On a recent weekday afternoon several men, aged 50-plus, are breaking a sweat volleying across tables set up in an open gym. While there are plenty of laughs and banter to go around, the activity is concentrated and focused – and maybe even silently competitive.
For Bob Van Camp, 73, of Oakland Township, these three-hour table tennis sessions are his exercise ritual. He comes three times a week to the Older Persons’ Commission in Rochester to play with fellow seniors aged 50+. It’s an activity that boosts his physical health and is a great source of fun.
He picked up table tennis after his retirement in 2011 from a career in education. Van Camp was an educator his entire career – beginning as a teacher at The American University in Cairo, Egypt, and ending his career as the assistant superintendent of teaching and learning at Utica Community Schools.
Upon retirement, he took stock of his health: he had some extra weight and bad eating habits he picked up from job stress.

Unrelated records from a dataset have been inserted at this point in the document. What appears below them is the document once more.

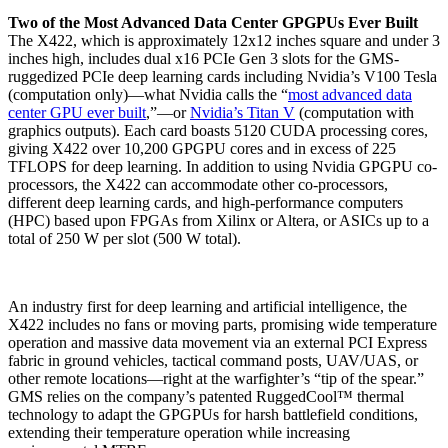
Two of the Most Advanced Data Center GPGPUs Ever Built
The X422, which is approximately 12x12 inches square and under 3
inches high, includes dual x16 PCIe Gen 3 slots for the GMS-
ruggedized PCIe deep learning cards including Nvidia’s V100 Tesla
(computation only)—what Nvidia calls the “
most advanced data
center GPU ever built
,”—or
Nvidia’s Titan V
(computation with
graphics outputs). Each card boasts 5120 CUDA processing cores,
giving X422 over 10,200 GPGPU cores and in excess of 225
TFLOPS for deep learning. In addition to using Nvidia GPGPU co-
processors, the X422 can accommodate other co-processors,
different deep learning cards, and high-performance computers
(HPC) based upon FPGAs from Xilinx or Altera, or ASICs up to a
total of 250 W per slot (500 W total).
An industry first for deep learning and artificial intelligence, the
X422 includes no fans or moving parts, promising wide temperature
operation and massive data movement via an external PCI Express
fabric in ground vehicles, tactical command posts, UAV/UAS, or
other remote locations—right at the warfighter’s “tip of the spear.”
GMS relies on the company’s patented RuggedCool™ thermal
technology to adapt the GPGPUs for harsh battlefield conditions,
extending their temperature operation while increasing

For Van Camp, table tennis wasn’t his first pick to get active again. He had previously played tennis, but after two knee replacements the sport had become too physically demanding. He also considered picking up pickleball: but again, the sport required too much running and changing direction for him.
Table tennis fit the bill.
“I had played it earlier in life and enjoyed it,” Van Camp said of why he chose table tennis. “I have good hand-eye coordination, and it’s a better court size.”
But it wasn’t the ping pong of his youth: at Romeo Junior High School – the options during lunch were dancing or ping pong. He chose ping pong.
Now the newly retired educator found himself playing among other National Senior Olympics athletes – and the sport was table tennis.
Multiple studies have examined the benefits of regular table tennis play for older adult men. Studies suggest the benefits include improved muscle strength, physical performance and body composition. Additionally, playing table tennis can burn from 236 to 345 calories per hour, depending on an individual’s body weight. This type of regular physical activity improves cardiovascular health.
Additionally, experts believe table tennis can benefit brain health, as it requires both large and fine motor control and sensory integration. The World Health Organization recommends physical exercise, including aerobic exercise, to prevent cognitive decline and dementia.
After a year of regular play in his 60s, Van Camp said he was able to drop 25 pounds and his doctor noticed a significant difference in his health.
The activity has become more than just a fun way to exercise. Van Camp is competitive in the sport, playing in every Michigan Senior Olympics since 2011. He’s also competed in four National Senior Olympics games and has qualified for the next national competition in 2023. Sometimes he’ll play mixed doubles with his wife, Donna Mc Minn, who steps in to pick up the paddle to help Van Camp qualify for a competition.
But that doesn’t mean practices are too intense.
“I’ve become friends with the players,” Van Camp said, remarking on how social the sport is for him.